Early in 1892, as Merton M. Sealts, Jr. relates in Melville's Reading (University of Wisconsin Press, 1966) and Pursuing Melville, 1940-1980 (University of Wisconsin Press, 1982), Brooklyn bookman Alfred Francis Farnell (1835-1908) bought a lot of the late Herman Melville's books for $120. Among the most valuable was a rare 1651 edition of Hobbes's Leviathan, according to this bit of "Brooklyn Gossip" in the New York Evening World for March 19, 1892. Found at GenealogyBank among items added "within 3 months."
|New York Evening World - March 19, 1892|
BROOKLYN GOSSIP.Bibliomaniacs seldom visit "Ye Olde Booke Shoppe," on Court street, without feasting their eyes on something rare and valuable.
"We have just purchased," says Mr. Farwell [A. F. Farnell], "the library of the late Herman Melville, of New York, and we obtained some valuable works. Here is one bearing the date of 1651."
It was the second edition of the "Leviathon," [Leviathan] published in London and much valued by Mr. Melville.
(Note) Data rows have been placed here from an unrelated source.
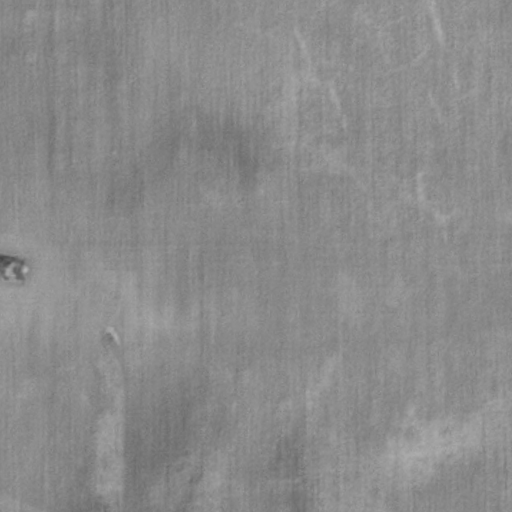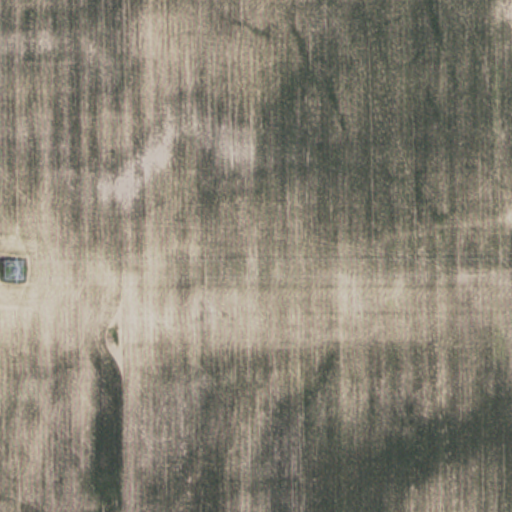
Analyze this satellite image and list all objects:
power tower: (13, 269)
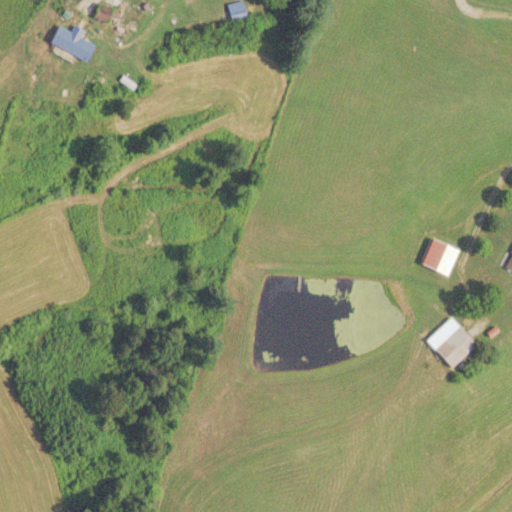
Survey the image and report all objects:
building: (68, 40)
building: (507, 260)
building: (447, 342)
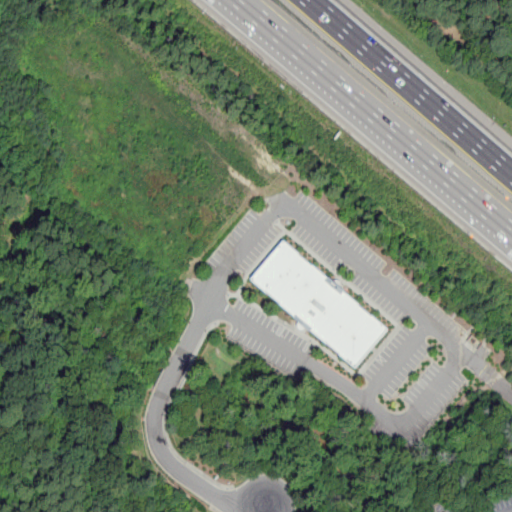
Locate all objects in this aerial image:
road: (419, 77)
road: (380, 111)
building: (320, 303)
building: (322, 304)
parking lot: (338, 316)
road: (197, 325)
road: (452, 344)
road: (397, 362)
road: (488, 374)
road: (174, 375)
road: (174, 468)
parking lot: (469, 506)
road: (511, 511)
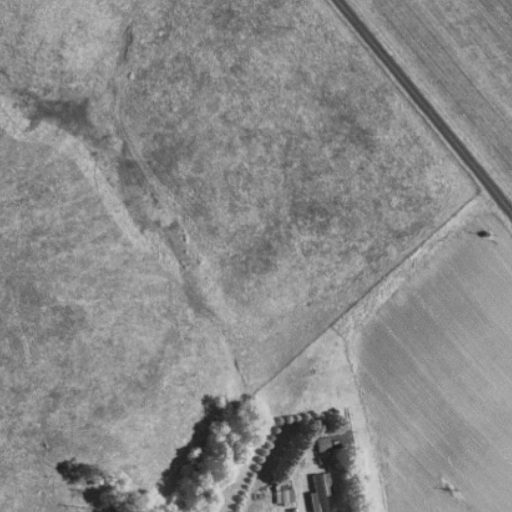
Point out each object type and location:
road: (424, 104)
building: (313, 436)
building: (309, 485)
building: (272, 486)
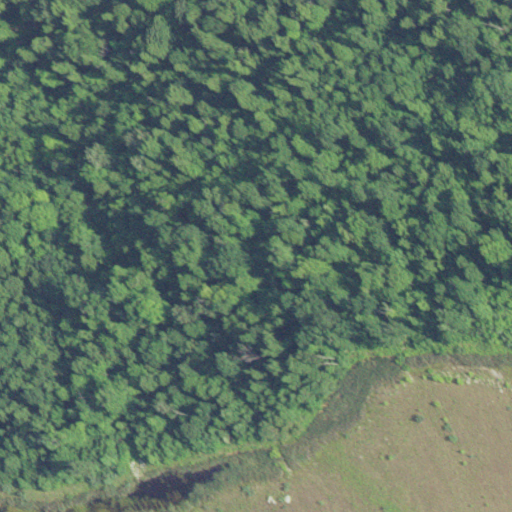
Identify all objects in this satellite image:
quarry: (321, 440)
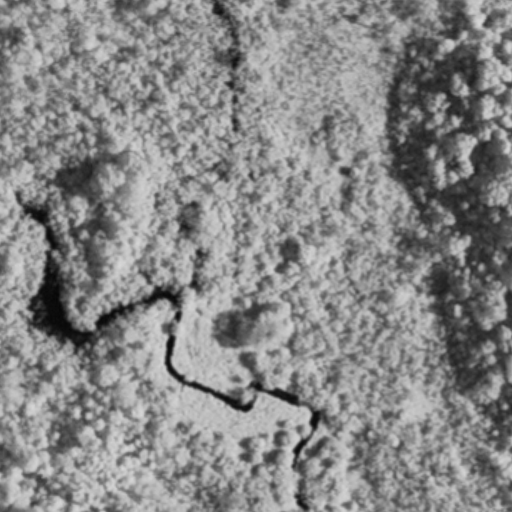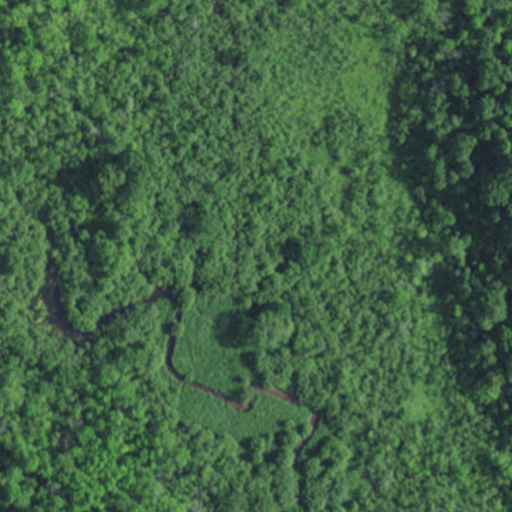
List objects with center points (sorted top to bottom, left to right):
river: (173, 292)
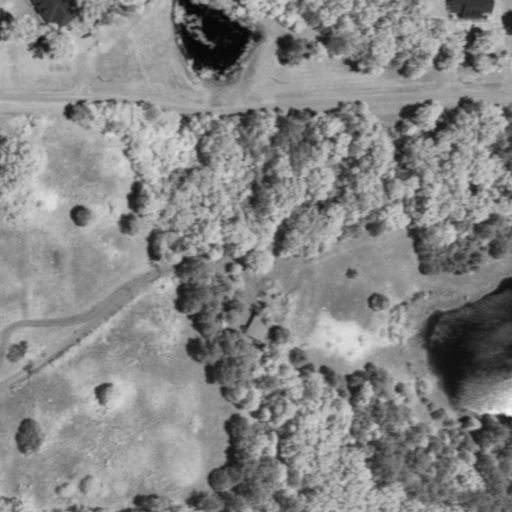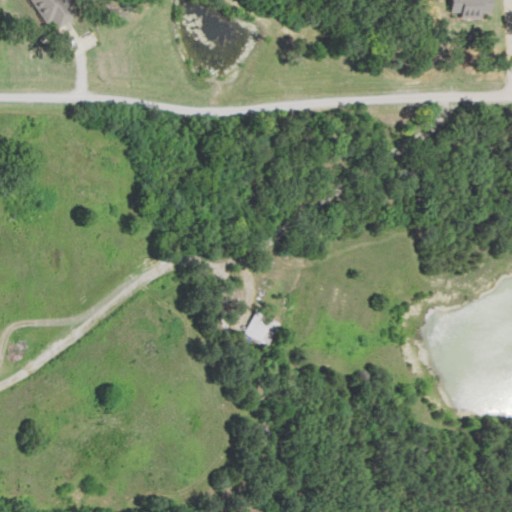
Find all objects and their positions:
road: (255, 109)
road: (124, 292)
building: (263, 328)
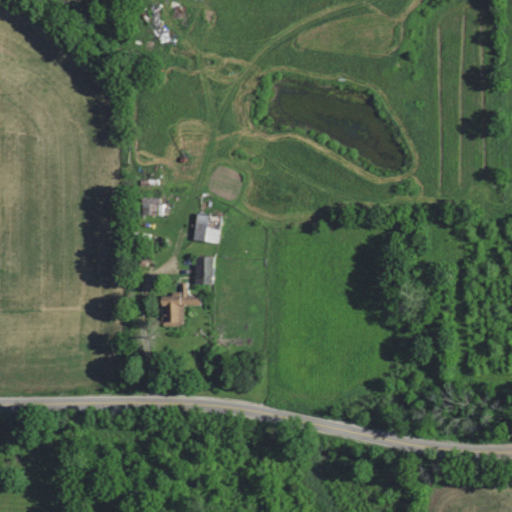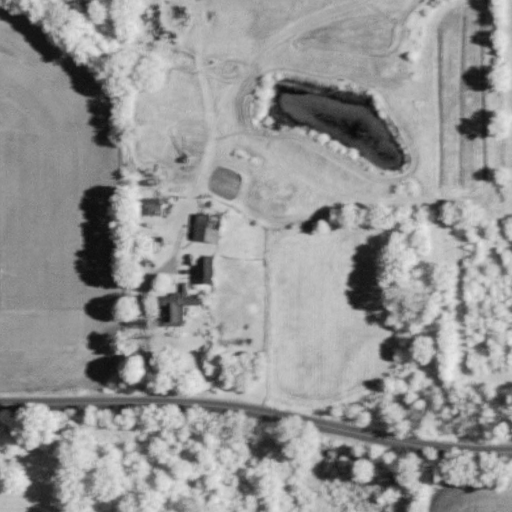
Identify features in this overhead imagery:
building: (206, 226)
building: (175, 305)
road: (143, 325)
road: (257, 412)
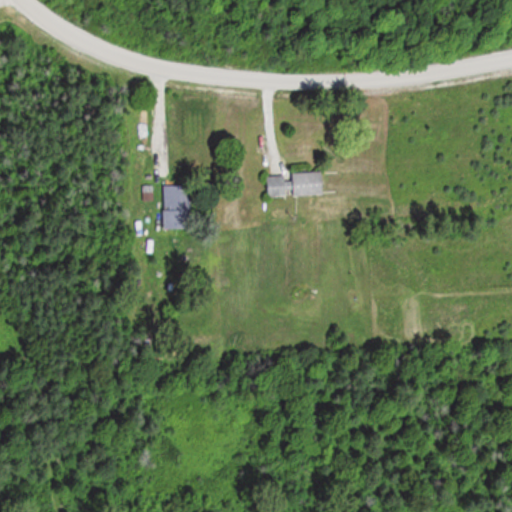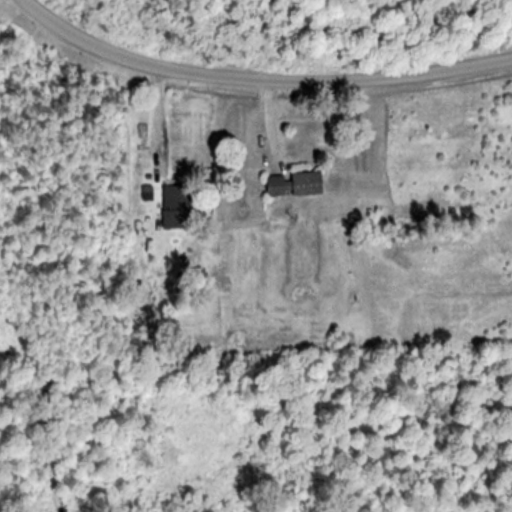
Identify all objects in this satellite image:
road: (259, 75)
road: (152, 117)
building: (296, 185)
building: (177, 206)
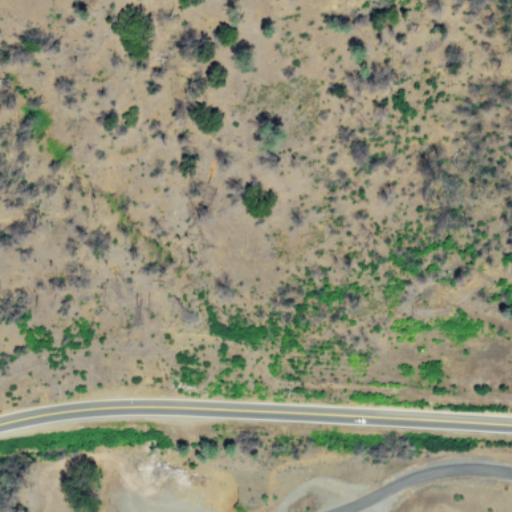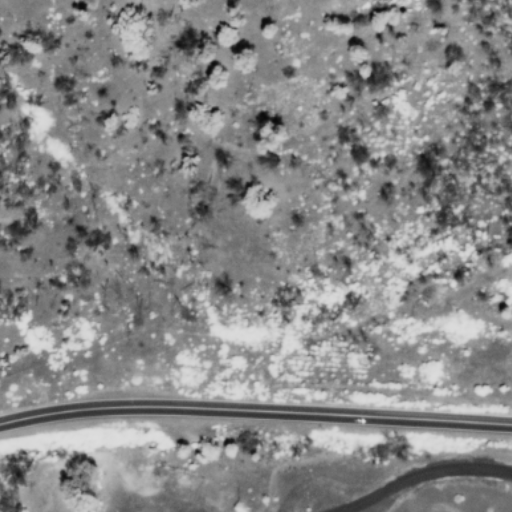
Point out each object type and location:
road: (255, 410)
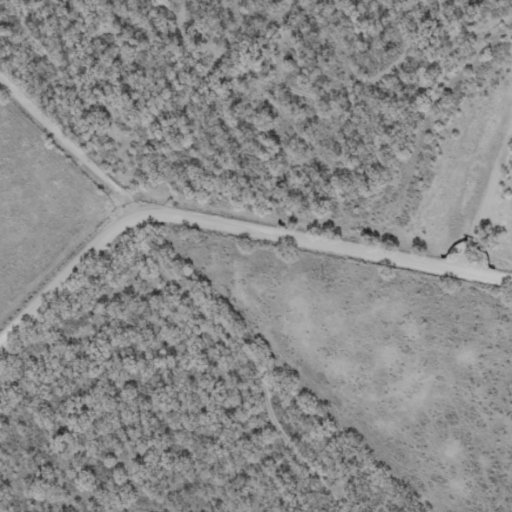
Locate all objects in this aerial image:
road: (324, 95)
road: (66, 151)
road: (484, 198)
road: (232, 233)
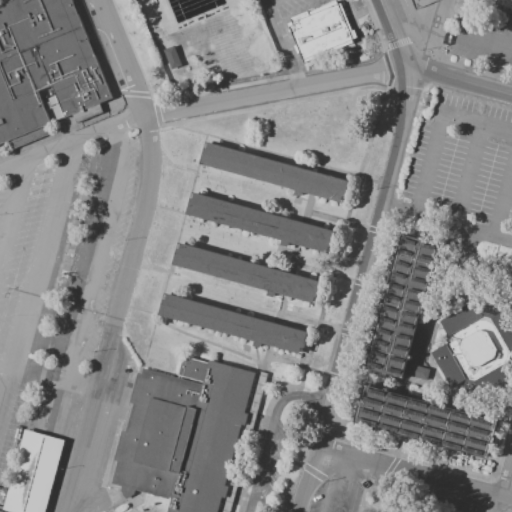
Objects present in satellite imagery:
building: (498, 6)
building: (499, 6)
building: (318, 31)
building: (320, 32)
road: (469, 37)
road: (282, 43)
building: (171, 57)
building: (44, 66)
building: (45, 68)
road: (330, 80)
road: (439, 128)
road: (72, 143)
building: (274, 172)
building: (274, 179)
parking lot: (469, 179)
road: (9, 203)
road: (446, 221)
building: (260, 223)
building: (261, 224)
road: (98, 254)
road: (134, 254)
road: (365, 255)
road: (38, 256)
building: (246, 273)
building: (247, 275)
building: (402, 300)
parking lot: (56, 306)
building: (403, 308)
building: (232, 323)
building: (234, 326)
building: (469, 346)
building: (477, 350)
road: (31, 371)
building: (418, 371)
road: (4, 383)
road: (81, 383)
road: (58, 400)
building: (424, 421)
building: (427, 423)
road: (270, 434)
building: (182, 435)
building: (185, 435)
road: (283, 462)
building: (32, 472)
road: (505, 472)
road: (413, 473)
parking lot: (338, 495)
park: (397, 503)
building: (465, 507)
building: (466, 507)
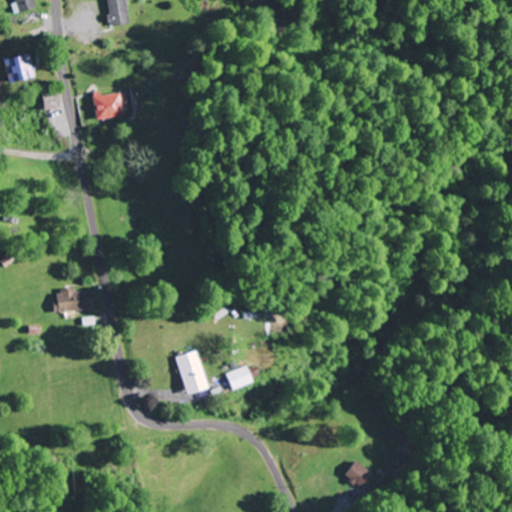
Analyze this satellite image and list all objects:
building: (22, 4)
building: (115, 12)
building: (18, 66)
building: (106, 104)
road: (40, 153)
building: (70, 300)
road: (109, 310)
building: (299, 315)
building: (187, 371)
building: (235, 377)
road: (87, 457)
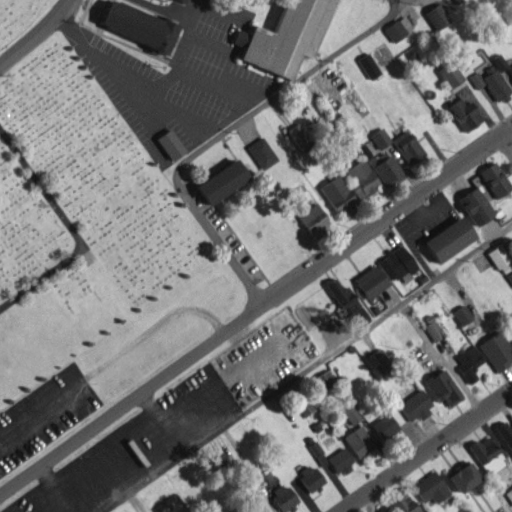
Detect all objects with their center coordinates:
building: (181, 1)
road: (403, 2)
road: (410, 2)
road: (164, 10)
building: (436, 15)
building: (135, 25)
building: (397, 28)
road: (33, 30)
building: (283, 36)
building: (368, 65)
building: (510, 68)
building: (448, 74)
building: (491, 84)
road: (141, 102)
building: (463, 112)
road: (228, 134)
building: (299, 137)
building: (379, 137)
road: (506, 143)
building: (169, 144)
building: (408, 147)
building: (261, 152)
building: (386, 169)
building: (360, 178)
building: (494, 179)
building: (220, 181)
building: (337, 195)
park: (73, 205)
building: (475, 205)
building: (313, 220)
building: (448, 239)
building: (497, 256)
building: (397, 263)
building: (509, 276)
building: (370, 281)
building: (346, 301)
road: (256, 314)
building: (461, 315)
building: (511, 315)
building: (433, 330)
building: (496, 350)
building: (377, 357)
building: (468, 362)
road: (308, 367)
building: (323, 379)
building: (442, 387)
building: (415, 405)
building: (305, 406)
building: (350, 414)
building: (387, 423)
building: (504, 434)
building: (358, 442)
road: (429, 451)
building: (486, 454)
building: (339, 460)
building: (220, 462)
building: (463, 476)
building: (309, 477)
building: (430, 487)
building: (508, 493)
building: (281, 496)
building: (402, 504)
building: (256, 508)
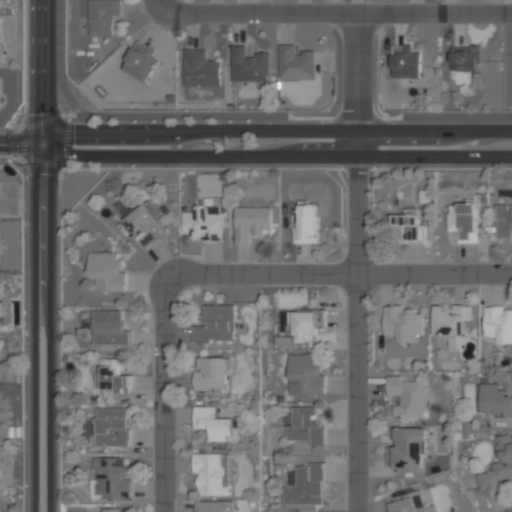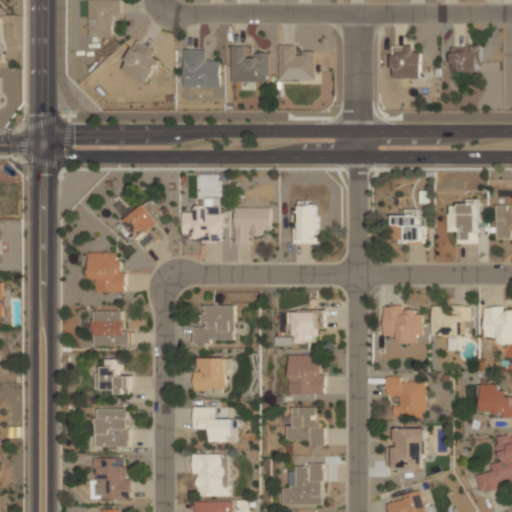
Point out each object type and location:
road: (334, 13)
building: (101, 16)
building: (102, 16)
road: (59, 56)
building: (466, 58)
building: (466, 58)
building: (140, 61)
building: (141, 62)
building: (406, 62)
building: (406, 62)
road: (23, 63)
building: (295, 64)
building: (296, 64)
building: (250, 65)
building: (249, 66)
road: (42, 68)
building: (200, 68)
building: (200, 69)
road: (356, 82)
street lamp: (339, 105)
road: (277, 127)
road: (21, 138)
traffic signals: (43, 138)
road: (275, 153)
road: (29, 159)
street lamp: (383, 168)
building: (204, 221)
building: (307, 221)
building: (463, 221)
building: (144, 222)
building: (251, 222)
building: (252, 222)
building: (463, 222)
building: (504, 222)
building: (203, 223)
building: (504, 223)
building: (144, 224)
building: (307, 224)
building: (407, 227)
building: (408, 227)
building: (106, 271)
building: (107, 272)
road: (224, 274)
building: (2, 299)
building: (2, 301)
building: (451, 320)
building: (453, 322)
building: (402, 323)
building: (402, 323)
building: (498, 323)
road: (34, 324)
road: (51, 324)
building: (216, 324)
building: (216, 324)
building: (301, 324)
building: (306, 324)
building: (498, 324)
building: (109, 328)
building: (109, 328)
road: (357, 332)
street lamp: (176, 351)
building: (212, 373)
building: (210, 374)
building: (305, 374)
building: (306, 374)
building: (114, 377)
building: (114, 378)
building: (408, 397)
building: (408, 397)
building: (495, 400)
building: (494, 401)
building: (216, 424)
building: (217, 425)
building: (306, 426)
building: (112, 427)
building: (112, 427)
building: (305, 427)
building: (408, 448)
building: (409, 448)
building: (499, 466)
building: (498, 467)
building: (212, 474)
building: (212, 474)
building: (111, 479)
building: (111, 479)
building: (305, 485)
building: (304, 486)
building: (409, 503)
building: (409, 503)
building: (214, 505)
building: (214, 506)
building: (432, 508)
building: (110, 510)
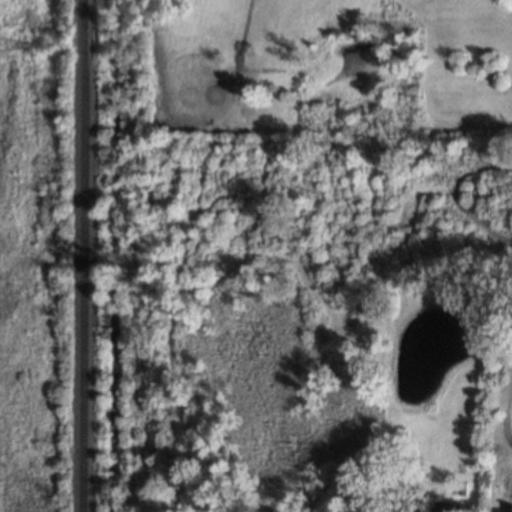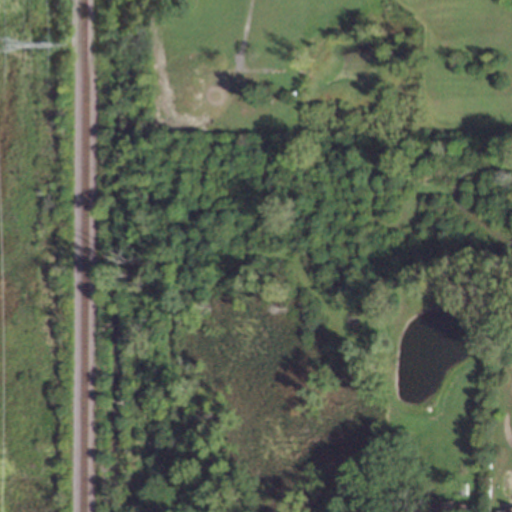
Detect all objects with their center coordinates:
railway: (85, 256)
building: (445, 505)
building: (505, 510)
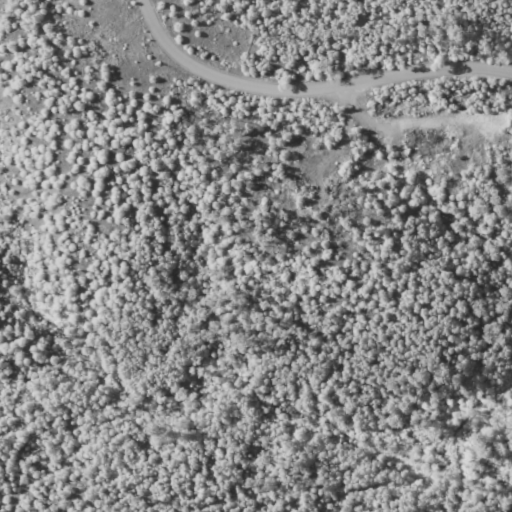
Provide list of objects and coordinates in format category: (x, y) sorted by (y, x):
road: (310, 83)
park: (256, 256)
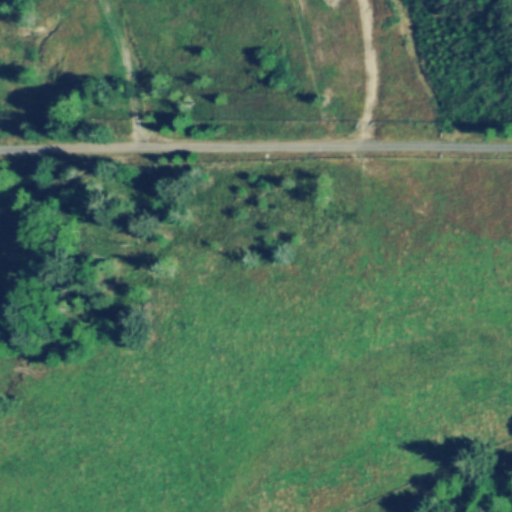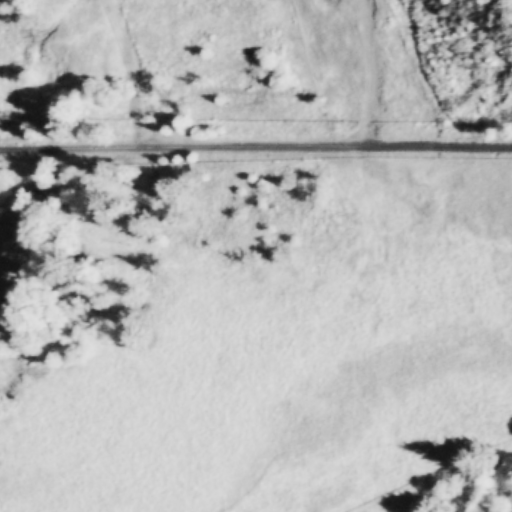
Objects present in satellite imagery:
road: (256, 147)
Alfred Francis Farnell, bookseller, of 46 Court street, died Tuesday [May 12, 1908] of heart disease at his home, 96 Garfield place. Mr. Farnell established the Court street business known as A. F. Farnell & Sons in 1880. He was born in Yorkshire, England, June 5, 1835, and went to New Haven, Conn., in 1865, where for a number of years he conducted a circulating library. he is survived by two sons, Fred W. and Henry A., a daughter, Maude M., and a sister, Mrs. A. Blair, of Montgomery, Ala. Mr. Farnell was a member of the Second Unitarian Church, and the Rev. C. S. S. Dutton conducted funeral services this afternoon. Buried in Greenwood Cemetery.